Proving the chain rule

Question

First see the first comment on this post

how to prove the chain rule?

and this post in general

Chain rule proof doubt

So we begin by proving the chain rule by assuming we have $f,g$ where $f$ is differential at $x_0$ and $g$ at $f(x_0)$. We consider

$$\frac{g(f(x))-g(f(x_0))}{x-x_0}=\frac{g(f(x))-g(f(x_0))}{f(x)-f(x_0)}\frac{f(x)-f(x_0)}{x-x_0}$$

So we need to avoid the cases where $f(x)=f(x_0)$. Of course, if there are finitely many of them, we just toss them out and we are good to go. So my book defines $y_0=f(x_0)$

$$\frac{g(y)-g(y_0)}{y-y_0}$$ and, for each $y \in D'$ (the domain of $g$), and defines $h(y_0)=g'(y_0)$ so we have

$$lim_{y\to y_0}h(y)=g'(y_0)=h(y_0)$$ so $h$ is continuous as defined and they assert this gives us our result since the resulting products will have limits and so on.

How do we deal with the case where say $f(x)=f(x_0)$ everywhere? How do we deal with it when there are infinitely many points $f(x)=f(x_0)$. If someone could be very rigorous in proving and explaining the chain rule it would be greatly appreciated.

Answer 1

Note that because $g'(f(x_0))$ exists there exists a constant $C$ such that $|g(y) - g(f(x_0))| \le C|y - f(x_0)|$ for $y$ near $f(x_0).$

Two cases: 1. $f'(x_0) = 0.$ Here we have, as $x \to x_0,$

$$| (g(f(x)) - g(f(x_0)) )/(x-x_0)| \le C|(f(x) - f(x_0))/(x-x_0)| \to C\cdot 0 = 0.$$

That gives the desired result in this case.

Case 2: $f'(x_0) \ne 0.$ Then for $x$ close to $x_0, x \ne x_0,$ we have $f(x) \ne f(x_0).$ Here the usual smoke-and-mirrors proof works.

Answer 2

The usual proof proceeds as follows.
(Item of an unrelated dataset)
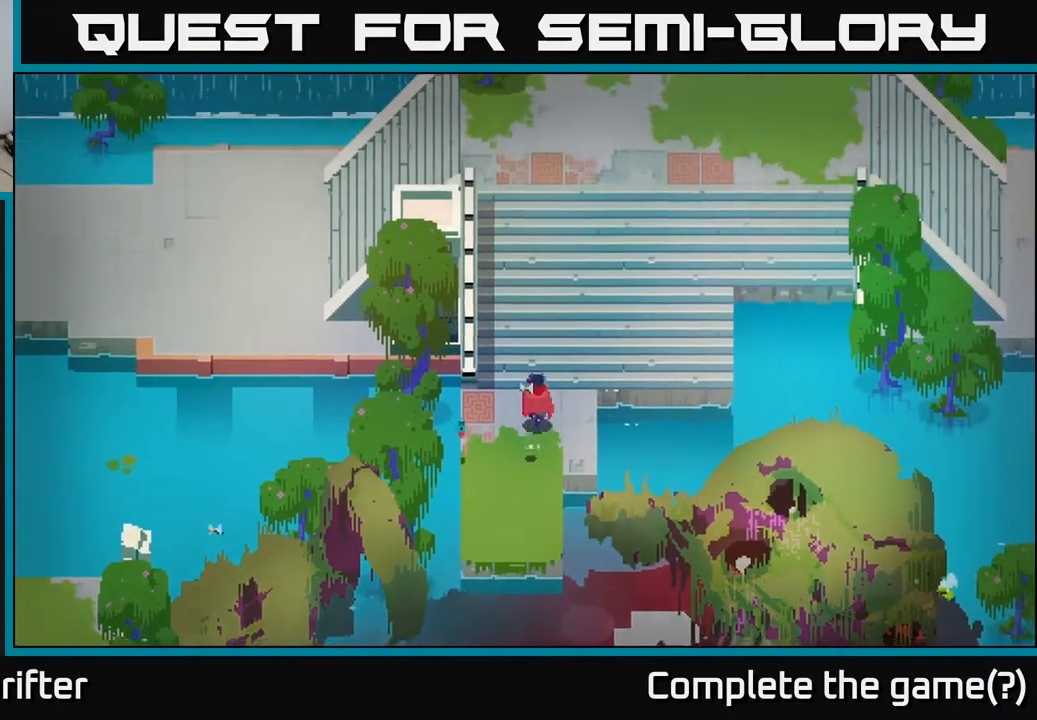
{"buttons": ["A"], "left_stick": "up-right", "right_stick": "center", "events": [[33, "left_stick", "up-right"], [483, "A", "down"]]}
We have that $g$ is a differentiable function and therefore we have

$$\Delta g(y)=g(y+\Delta y)-g(y)=g'(y)\Delta y+\epsilon(\Delta y)\Delta y$$

where $\epsilon$ is a function of $\Delta y$ given by

$$\epsilon(\Delta y)= \begin{cases} \frac{g(y+\Delta y)-g(y)}{\Delta y}-g'(y)&, \Delta y\ne 0\\\\ 0&,\Delta y = 0 \end{cases} $$

It is important to point out that in the notation we are using here, $\epsilon(\Delta y)$ denotes a function $\epsilon$ of $\Delta y$, and not a number $\epsilon$ multiplied by a number $\Delta y$.

Note that $\epsilon(\Delta y) \to 0$ as $\Delta y\to 0$ and therefore, $\epsilon(\Delta y)$ is continuous as a function of $\Delta y$ at $\Delta y=0$!

Now, suppose $y$ is a differentiable function of $x$, say $y=f(x)$. Then, we denote $y+\Delta y=f(x+\Delta x)$ and

$$\Delta g(f(x))=g(f(x+\Delta x))-g(f(x))=\left(g'(f(x))+\epsilon(\Delta y)\right)\times\left(f(x+\Delta x)-f(x)\right)$$

Note that since $f$ is continuous, then as $\Delta x\to 0$, $\Delta y\to 0$. Therefore, we have

$$\begin{align} \lim_{\Delta x\to 0}\frac{\Delta g(f(x))}{\Delta x}&=\lim_{\Delta x\to 0}\frac{g(f(x+\Delta x))-g(f(x))}{\Delta x}\\\\ &=\lim_{\Delta x\to 0}\left(\left(g'(f(x))+\epsilon(\Delta y)\right)\times \frac{f(x+\Delta x)-f(x)}{\Delta x}\right)\\\\ &=g'(f(x))f'(x) \end{align}$$

as expected! And we never needed to worry whether $f(x+\Delta x)-f(x)=0$.

Answer 3

When $f(x)=f(x_0)$, we can substitute $f(x_0)$ with $f(x)$. This gives us

$$\lim_{x\to x_0}\frac{g(f(x))-g(f(x))}{x-x_0}$$

We can simplify this to

$$\lim_{x\to x_0}\frac 0{x-x_0}$$

which evaluates to $0$. Since $f'(x)$ must equal $0$ under these conditions, this is consistent with the chain rule, because $g'(f(x))f'(x)=0$ by the zero product property.